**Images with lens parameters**

· · ·

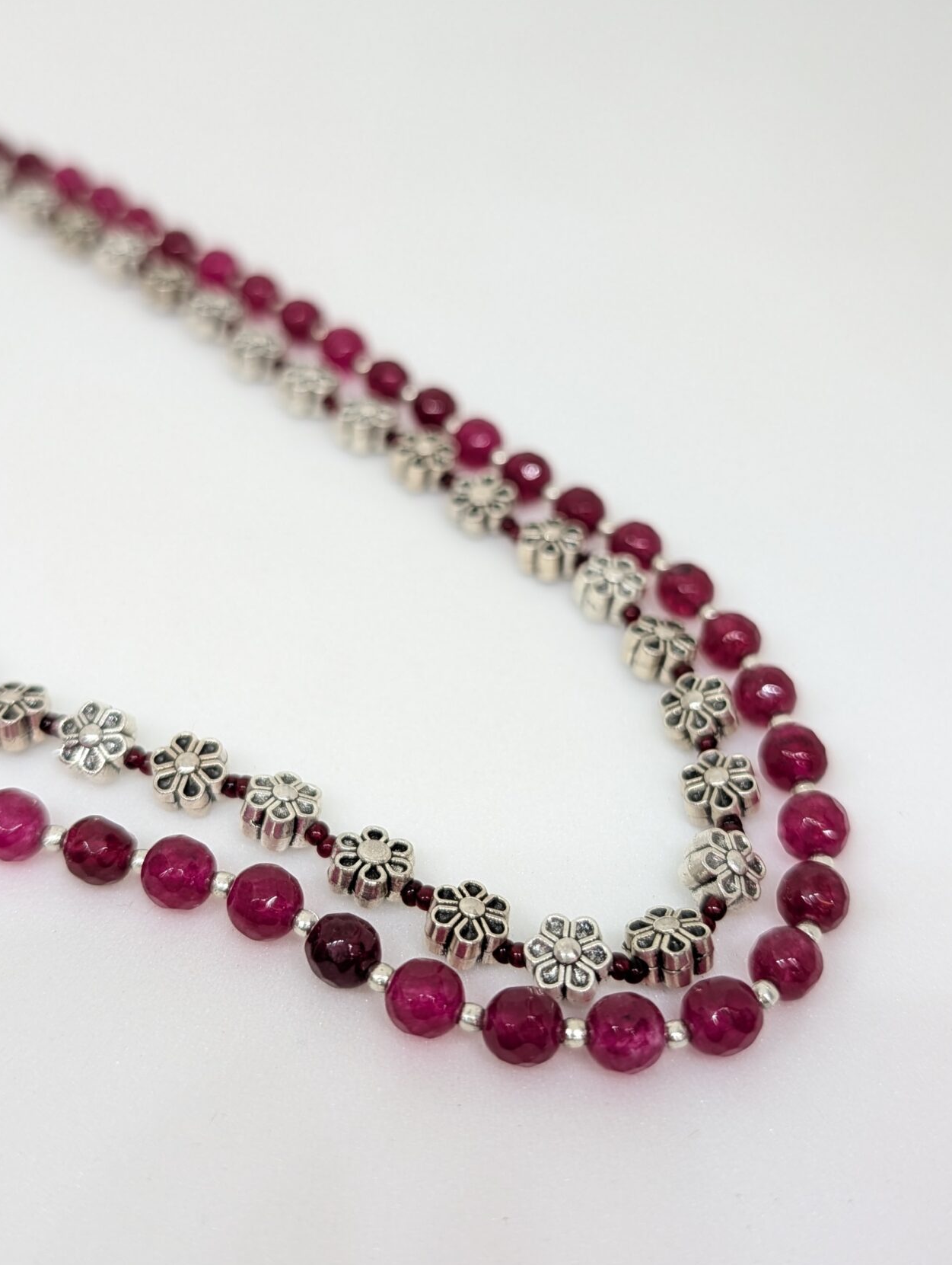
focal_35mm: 37
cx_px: 448
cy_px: 604
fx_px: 1353
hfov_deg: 38.7
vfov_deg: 50.1
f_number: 1.68
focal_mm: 6.9
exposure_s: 1/90
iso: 83
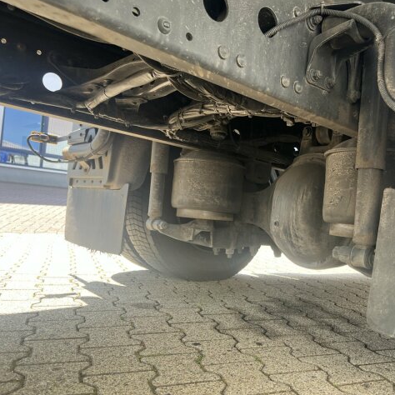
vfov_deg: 52.5
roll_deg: -4.8
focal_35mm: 31
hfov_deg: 51.8
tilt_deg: +1.8
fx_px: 400
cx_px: 253
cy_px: 196
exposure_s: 1/217
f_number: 1.5
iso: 50
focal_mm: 5.7
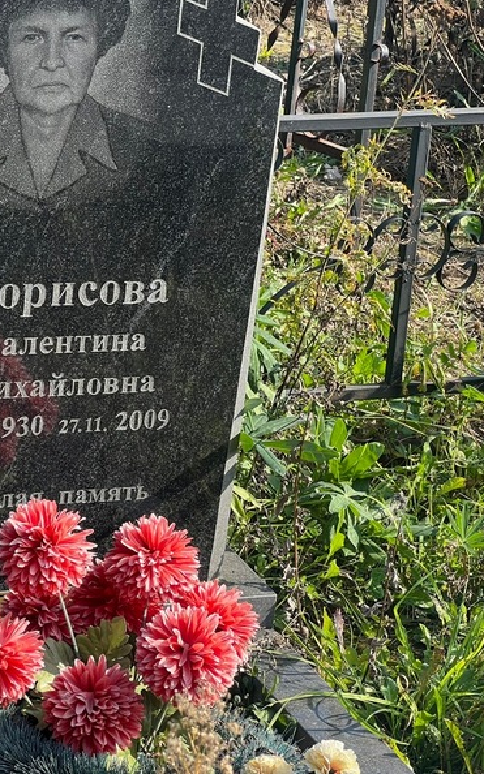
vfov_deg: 18.9
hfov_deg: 11.8
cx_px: 47
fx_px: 2323
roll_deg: -2.5
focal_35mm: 110
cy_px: 384
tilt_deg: -20.5
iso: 25
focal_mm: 9
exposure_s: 1/121
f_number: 2.8
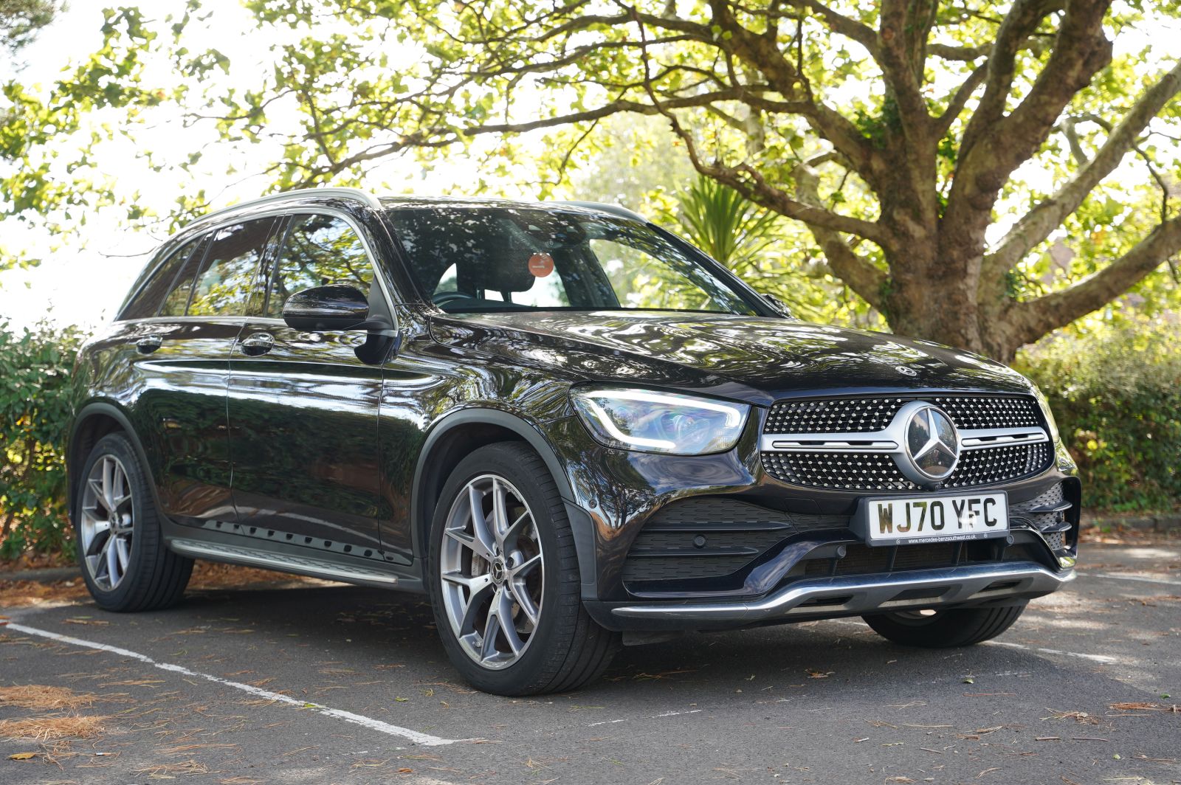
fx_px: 1898
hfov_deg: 34.6
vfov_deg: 23.4
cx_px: 590
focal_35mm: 58
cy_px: 392
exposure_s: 1/60
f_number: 4
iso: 200
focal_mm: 57.9
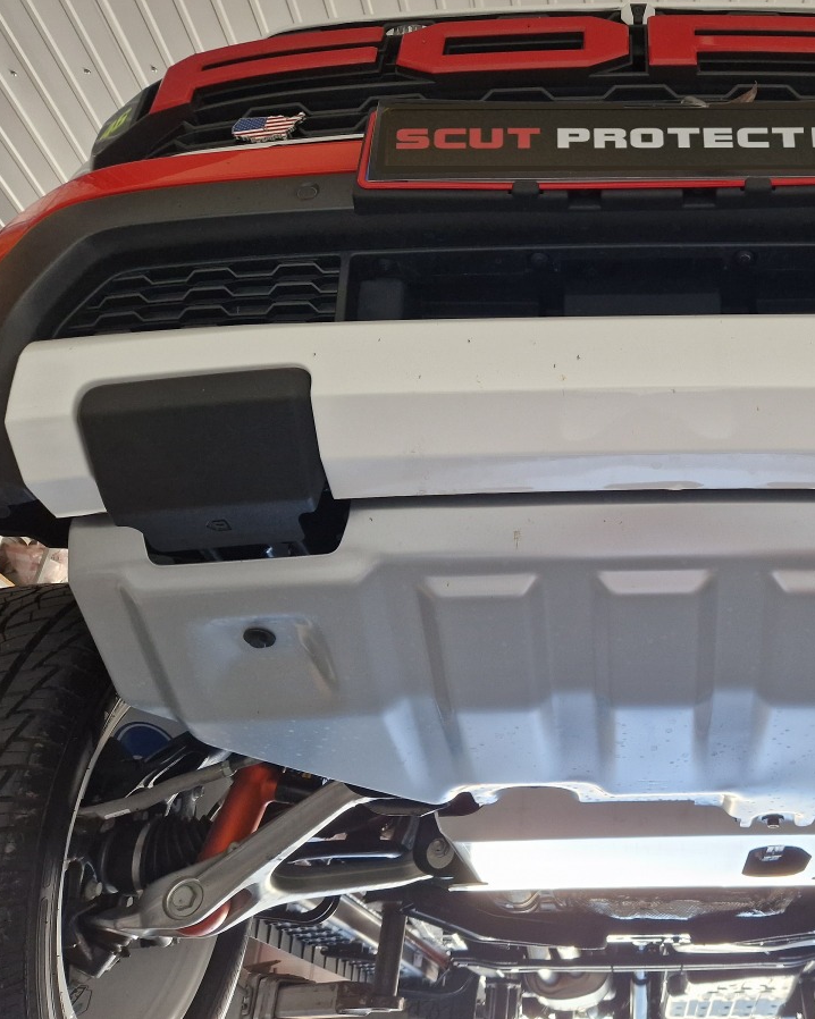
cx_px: 649
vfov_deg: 58.8
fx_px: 905
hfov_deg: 46.0
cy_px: 510
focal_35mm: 30
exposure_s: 1/100
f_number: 1.8
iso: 320
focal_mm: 5.4
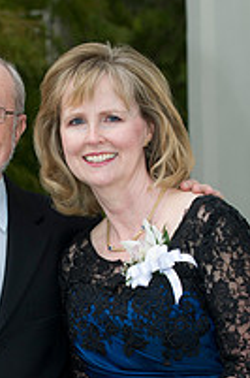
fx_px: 1927
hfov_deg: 7.4
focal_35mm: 184
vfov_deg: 11.2
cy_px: 273
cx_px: 20
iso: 400
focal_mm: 82
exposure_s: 1/125
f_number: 5
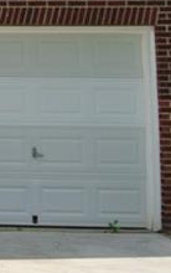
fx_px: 952
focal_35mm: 128
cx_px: -415
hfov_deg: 8.1
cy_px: -47
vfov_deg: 15.7
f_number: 4.5
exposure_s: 1/640
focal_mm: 10
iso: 100
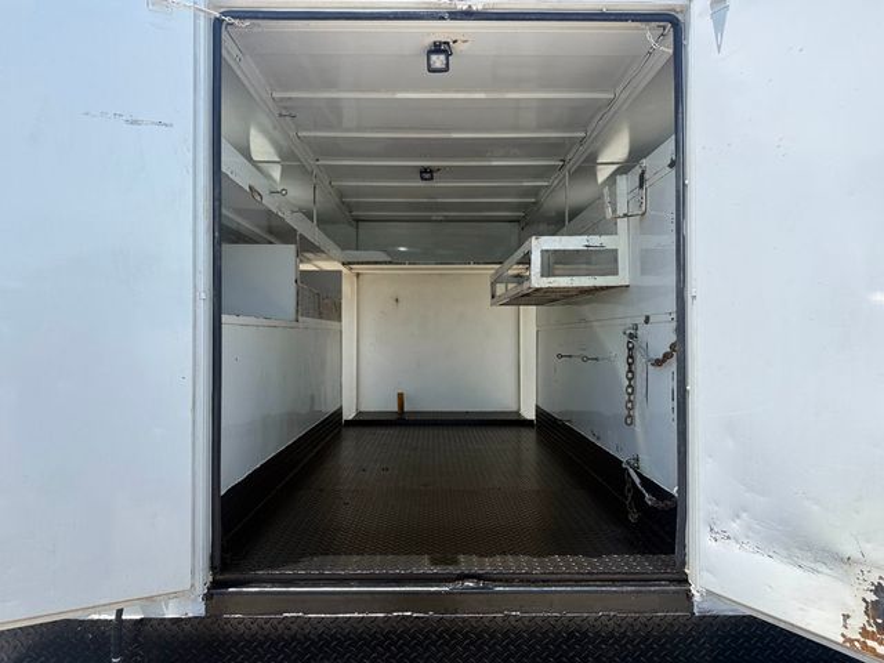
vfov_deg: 56.8
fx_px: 613
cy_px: 332
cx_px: 442
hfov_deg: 71.6
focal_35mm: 24
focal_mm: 6.76
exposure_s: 1/2445
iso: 80
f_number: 1.78
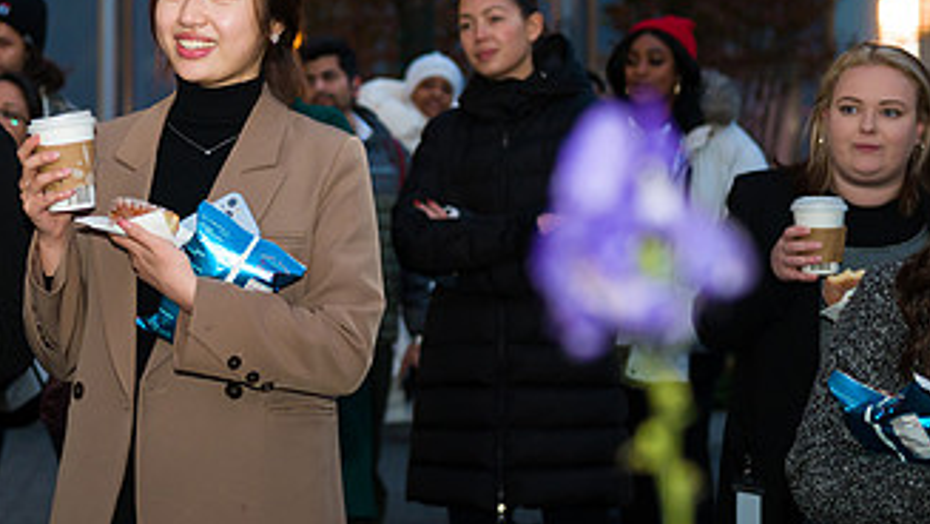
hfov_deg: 20.7
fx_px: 2516
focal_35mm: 102
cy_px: 142
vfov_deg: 11.9
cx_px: 179
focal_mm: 55
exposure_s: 1/200
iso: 1600
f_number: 4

· · ·

**PROBLEM REQUIREMENTS**
Pictures are to be left out; repeat all the remaining data exactly.

**WRITTEN SOLUTION**
focal_35mm: 37
cx_px: 448
cy_px: 604
fx_px: 1353
hfov_deg: 38.7
vfov_deg: 50.1
f_number: 1.68
focal_mm: 6.9
exposure_s: 1/90
iso: 83
vfov_deg: 52.5
roll_deg: -4.8
focal_35mm: 31
hfov_deg: 51.8
tilt_deg: +1.8
fx_px: 400
cx_px: 253
cy_px: 196
exposure_s: 1/217
f_number: 1.5
iso: 50
focal_mm: 5.7
vfov_deg: 18.9
hfov_deg: 11.8
cx_px: 47
fx_px: 2323
roll_deg: -2.5
focal_35mm: 110
cy_px: 384
tilt_deg: -20.5
iso: 25
focal_mm: 9
exposure_s: 1/121
f_number: 2.8
fx_px: 1898
hfov_deg: 34.6
vfov_deg: 23.4
cx_px: 590
focal_35mm: 58
cy_px: 392
exposure_s: 1/60
f_number: 4
iso: 200
focal_mm: 57.9
cx_px: 649
vfov_deg: 58.8
fx_px: 905
hfov_deg: 46.0
cy_px: 510
focal_35mm: 30
exposure_s: 1/100
f_number: 1.8
iso: 320
focal_mm: 5.4
fx_px: 1927
hfov_deg: 7.4
focal_35mm: 184
vfov_deg: 11.2
cy_px: 273
cx_px: 20
iso: 400
focal_mm: 82
exposure_s: 1/125
f_number: 5
fx_px: 952
focal_35mm: 128
cx_px: -415
hfov_deg: 8.1
cy_px: -47
vfov_deg: 15.7
f_number: 4.5
exposure_s: 1/640
focal_mm: 10
iso: 100
vfov_deg: 56.8
fx_px: 613
cy_px: 332
cx_px: 442
hfov_deg: 71.6
focal_35mm: 24
focal_mm: 6.76
exposure_s: 1/2445
iso: 80
f_number: 1.78
hfov_deg: 20.7
fx_px: 2516
focal_35mm: 102
cy_px: 142
vfov_deg: 11.9
cx_px: 179
focal_mm: 55
exposure_s: 1/200
iso: 1600
f_number: 4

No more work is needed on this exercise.